Timing is everything in the theater, and Terrence McNally, a Broadway maestro who exuded eternal gratitude for the life the stage had given him, knew the importance of making a meaningful exit.
Having survived the AIDS epidemic and lung cancer, he died of complications from coronavirus on Tuesday at age 81. As the nation and the world are left reeling from the new pandemic, McNally, whose plays and musicals preached a gospel of living more fully through an awareness of loss, urges us through his death to take this disease seriously and to care for ourselves and one other -- just as he instructed us to do in an earlier plague when he was a playwright at the top of his game.
McNally had been in faltering health for some time. When he accepted an honorary Tony Award last June, he opened his acceptance speech with a characteristic joke: "Lifetime achievement -- not a moment too soon." Suffering from chronic obstructive pulmonary disease, he needed to carry oxygen to say thank you to the art form that "changes hearts, that secret place where we all truly live."
Perhaps the most important comic voice in theater since Neil Simon, McNally wrote to amuse and awaken. Laughter for him was the greatest survival tool ever invented. Humor was his shield against the homophobia he experienced as a Catholic boy growing up in Texas, against the losses that rained down on him and his community during the worst days of the AIDS crisis and against the slings and arrows of outrageous fortune -- which in showbiz is even more outrageous than usual.
But comedy was also a bridge, a way of connecting people who mistakenly assumed they had nothing in common. In plays such as "Frankie and Johnny in the Clair de Lune," "The Lisbon Traviata," "Love! Valour! Compassion!" and "Master Class," he reprieves characters from their alienation through the grace of his always generous punch lines.
A leading gay playwright who embraced his communal role yet adamantly resisted ghettoization, he taught compassion and acceptance by reminding audiences that gays and straights want the same things -- to love and to be loved, to find purpose (if not meaning) in the swirling mystery and to be forgiven while learning (grudgingly) to forgive. Death and loneliness are great equalizers -- and the sources of McNally's richest comic writing.
While still a student at Columbia University, McNally met playwright Edward Albee and a tempestuous romantic relationship began. McNally's early plays, which bear some of Albee's influence, are more experimental than his mature work. When "And Things That Go Bump in the Night," an absurdist comedy with an irreverent attitude toward homosexuality, bombed on Broadway in 1965, McNally reconsidered his path.
He was drawn to farce and committed to writing openly as a gay man -- as "The Ritz," a dizzying 1975 frolic set in a gay bathhouse, attests.

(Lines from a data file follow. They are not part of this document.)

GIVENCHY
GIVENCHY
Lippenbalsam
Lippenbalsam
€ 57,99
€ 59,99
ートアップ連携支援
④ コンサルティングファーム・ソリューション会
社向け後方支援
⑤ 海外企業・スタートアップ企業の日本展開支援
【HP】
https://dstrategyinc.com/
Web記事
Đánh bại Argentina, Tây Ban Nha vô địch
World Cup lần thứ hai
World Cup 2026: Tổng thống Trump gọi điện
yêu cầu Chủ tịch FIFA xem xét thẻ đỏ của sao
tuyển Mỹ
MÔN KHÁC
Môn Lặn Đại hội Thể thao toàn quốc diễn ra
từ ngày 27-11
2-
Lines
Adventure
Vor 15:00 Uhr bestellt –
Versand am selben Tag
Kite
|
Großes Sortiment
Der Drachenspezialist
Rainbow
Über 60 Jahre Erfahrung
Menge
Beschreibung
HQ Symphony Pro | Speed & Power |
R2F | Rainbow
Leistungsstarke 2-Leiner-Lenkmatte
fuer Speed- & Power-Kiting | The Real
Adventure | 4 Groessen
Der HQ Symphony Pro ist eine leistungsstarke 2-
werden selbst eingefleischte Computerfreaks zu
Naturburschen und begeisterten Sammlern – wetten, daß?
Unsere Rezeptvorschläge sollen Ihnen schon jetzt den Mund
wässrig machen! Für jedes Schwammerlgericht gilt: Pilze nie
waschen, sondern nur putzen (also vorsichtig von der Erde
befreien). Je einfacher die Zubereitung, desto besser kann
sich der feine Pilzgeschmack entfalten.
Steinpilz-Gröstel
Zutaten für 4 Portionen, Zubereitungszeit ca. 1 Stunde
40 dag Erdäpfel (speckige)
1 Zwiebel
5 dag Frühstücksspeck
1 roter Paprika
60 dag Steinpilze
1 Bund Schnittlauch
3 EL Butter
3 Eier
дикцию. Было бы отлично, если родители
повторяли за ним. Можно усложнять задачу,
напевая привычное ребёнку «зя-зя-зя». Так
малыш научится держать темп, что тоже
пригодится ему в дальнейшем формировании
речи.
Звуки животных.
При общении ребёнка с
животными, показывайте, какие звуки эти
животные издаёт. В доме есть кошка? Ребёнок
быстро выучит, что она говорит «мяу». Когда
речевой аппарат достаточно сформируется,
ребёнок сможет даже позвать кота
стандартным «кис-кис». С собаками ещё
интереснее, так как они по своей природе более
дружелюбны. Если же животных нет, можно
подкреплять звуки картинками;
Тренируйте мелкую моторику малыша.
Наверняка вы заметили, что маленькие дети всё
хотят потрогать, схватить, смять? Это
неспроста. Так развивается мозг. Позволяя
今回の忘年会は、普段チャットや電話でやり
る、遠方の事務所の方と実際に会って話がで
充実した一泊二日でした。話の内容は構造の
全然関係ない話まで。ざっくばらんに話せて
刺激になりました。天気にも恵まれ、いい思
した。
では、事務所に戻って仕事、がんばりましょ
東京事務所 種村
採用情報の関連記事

But McNally hit his stride when he turned his attention to the human comedy and, in particular, to the struggle for intimacy that especially afflicts those who have been taught by society to hate themselves.
His experience as a gay man was of paramount importance, but McNally knew that gays didn't hold a monopoly on these difficult feelings. "Frankie and Johnny in the Clair de Lune," about a short order cook and a waitress reaching tentatively across an emotional divide after a night in the sack, spoke to everyone who has felt disqualified for whatever reason from the game of love.
AIDS raised the stakes of this subject matter for McNally, who lost a longtime partner, Gary Bonasorte, to the disease in 2000. (In 2010, McNally married Broadway producer and attorney Tom Kirdahy, who survives him.) Sometimes the message about love and loss in a time of rampant death was implicit, as in "The Lisbon Traviata," his fiendishly funny play in which gay opera fanatics seek refuge from the pain of romantic loss through rare Maria Callas recordings.